The objective is to understand the hyperparameters supported for fine-tuning by various models.
Steps
Go through the fine-tuning documentation for the model (links are provided)
Explore the hyperparameters recommendations for the models
You may go through the documentation manually or you may use an AI tool like ChatGPT, Google NotebookLLM to carry out this exercise.
References
Review the documentation on fine-tuning Gemini family of models or add the documentation as source/context to ground the AI tool.
List the adjustable hyperparameters for fine-tuning Gemini models. Keep the response concise.
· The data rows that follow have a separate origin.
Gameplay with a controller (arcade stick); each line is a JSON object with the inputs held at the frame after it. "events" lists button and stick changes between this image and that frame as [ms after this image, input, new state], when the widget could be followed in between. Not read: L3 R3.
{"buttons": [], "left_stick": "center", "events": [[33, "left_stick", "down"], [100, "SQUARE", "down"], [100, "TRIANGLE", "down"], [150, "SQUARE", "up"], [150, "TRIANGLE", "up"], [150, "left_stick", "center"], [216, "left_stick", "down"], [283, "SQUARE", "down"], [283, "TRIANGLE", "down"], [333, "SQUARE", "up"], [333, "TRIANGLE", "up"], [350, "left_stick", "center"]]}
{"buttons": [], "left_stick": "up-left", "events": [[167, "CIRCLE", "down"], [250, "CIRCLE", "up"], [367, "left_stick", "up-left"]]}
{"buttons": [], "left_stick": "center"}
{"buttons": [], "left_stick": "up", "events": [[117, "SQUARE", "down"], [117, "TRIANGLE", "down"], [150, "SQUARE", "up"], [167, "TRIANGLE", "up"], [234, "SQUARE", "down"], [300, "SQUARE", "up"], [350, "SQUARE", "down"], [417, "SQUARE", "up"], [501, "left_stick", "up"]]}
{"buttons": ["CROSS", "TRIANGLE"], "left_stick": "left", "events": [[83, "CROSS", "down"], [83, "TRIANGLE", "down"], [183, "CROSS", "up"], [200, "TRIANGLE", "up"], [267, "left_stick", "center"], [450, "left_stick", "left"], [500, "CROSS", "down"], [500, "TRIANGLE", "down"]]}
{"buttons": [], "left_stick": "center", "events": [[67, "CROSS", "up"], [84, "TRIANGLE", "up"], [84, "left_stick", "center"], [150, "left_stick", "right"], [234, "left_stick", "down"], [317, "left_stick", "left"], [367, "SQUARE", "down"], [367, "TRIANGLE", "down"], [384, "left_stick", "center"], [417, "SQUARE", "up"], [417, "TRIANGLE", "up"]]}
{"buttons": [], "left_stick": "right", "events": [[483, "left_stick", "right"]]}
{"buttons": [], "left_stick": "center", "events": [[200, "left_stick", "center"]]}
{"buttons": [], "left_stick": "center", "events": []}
Provide recommendations for optimal hyperparameter settings for the Gemini family of models. Include specific values or ranges, and explain their impact on model performance where applicable.
Review the documentation on fine-tuning Open AI models or add the documentation as souce/context to ground the AI tool.
Google NotebookLLM is unable to read the content from Open AI website. To address this use the Paste text option. Copy documentation content to clipboard and paste it as source in the notebookLLM.
List the adjustable hyperparameters for fine-tuning Open AI models. Keep the response concise.
Provide recommendations for optimal hyperparameter settings for the Open AI family of models. Include specific values or ranges, and explain their impact on model performance where applicable.
Review the documentation on fine-tuning Cohere family of models or add the documentation as source/context to ground the AI tool.
List the adjustable hyperparameters for fine-tuning Cohere models. Keep the response concise.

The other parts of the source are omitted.